The output is a CoNLLSentence too. However, it's not a tree but a graph in which one node can have multiple heads, e.g. 中国 has two heads (ID 2 and 3).

Pipelines

Since parsers require part-of-speech tagging and tokenization, while taggers expects tokenization to be done beforehand, wouldn't it be nice if we have a pipeline to connect the inputs and outputs, like a computation graph?

pipeline = hanlp.pipeline() \
    .append(hanlp.utils.rules.split_sentence, output_key='sentences') \
    .append(tokenizer, output_key='tokens') \
    .append(tagger, output_key='part_of_speech_tags') \
    .append(syntactic_parser, input_key=('tokens', 'part_of_speech_tags'), output_key='syntactic_dependencies') \
    .append(semantic_parser, input_key=('tokens', 'part_of_speech_tags'), output_key='semantic_dependencies')
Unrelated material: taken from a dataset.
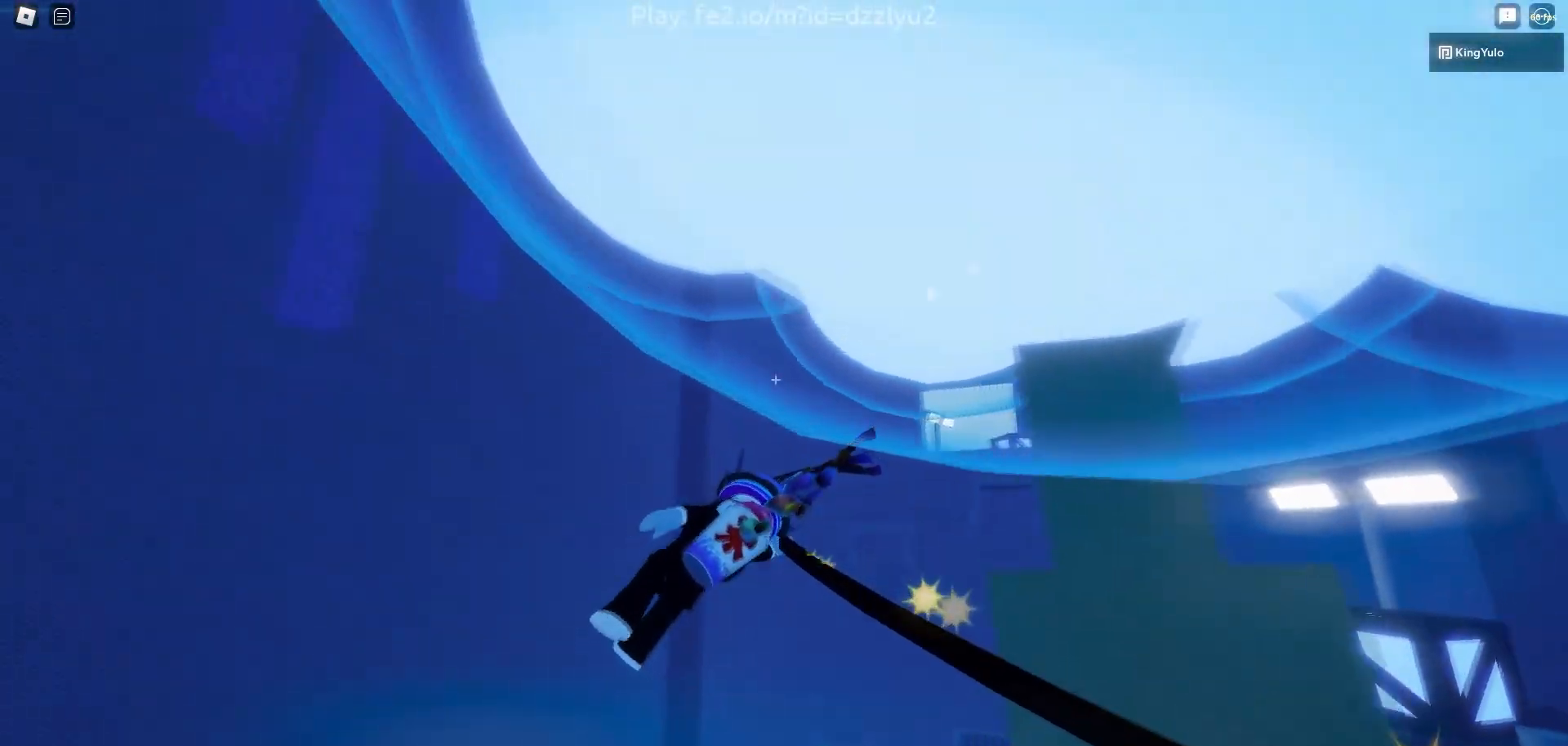
{"keys": [], "mouse": [], "events": []}
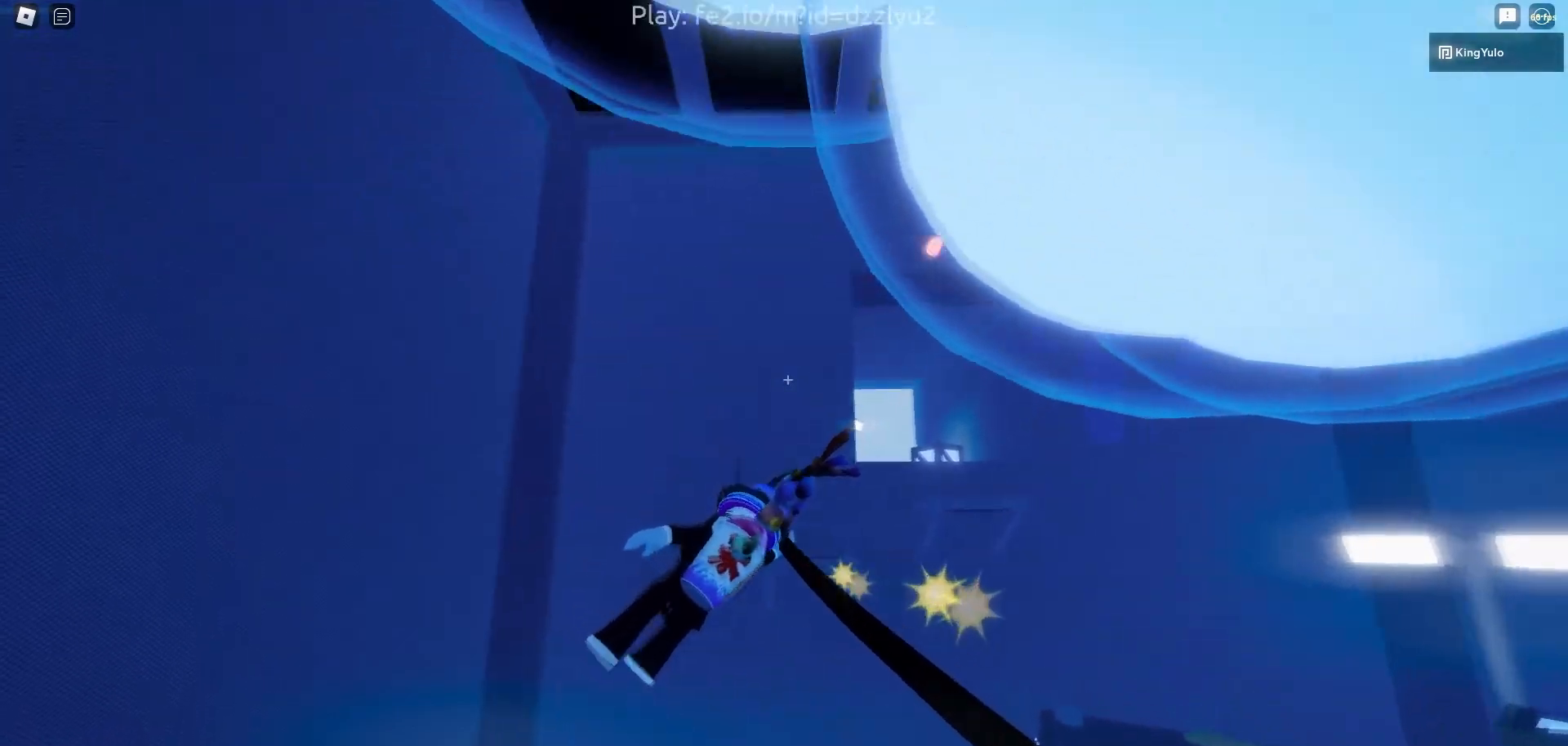
{"keys": [], "mouse": ["wheel"], "events": [[400, "mouse_wheel", "down"]]}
Notice that the first pipe is an old-school Python function split_sentence, which splits the input text into a list of sentences. Then the later DL components can utilize the batch processing seamlessly. This results in a pipeline with one input (text) pipe, multiple flow pipes and one output (parsed document). You can print out the pipeline to check its structure.

>>> pipeline
[None->LambdaComponent->sentences, sentences->NgramConvTokenizer->tokens, tokens->RNNPartOfSpeechTagger->part_of_speech_tags, ('tokens', 'part_of_speech_tags')->BiaffineDependencyParser->syntactic_dependencies, ('tokens', 'part_of_speech_tags')->BiaffineSemanticDependencyParser->semantic_dependencies]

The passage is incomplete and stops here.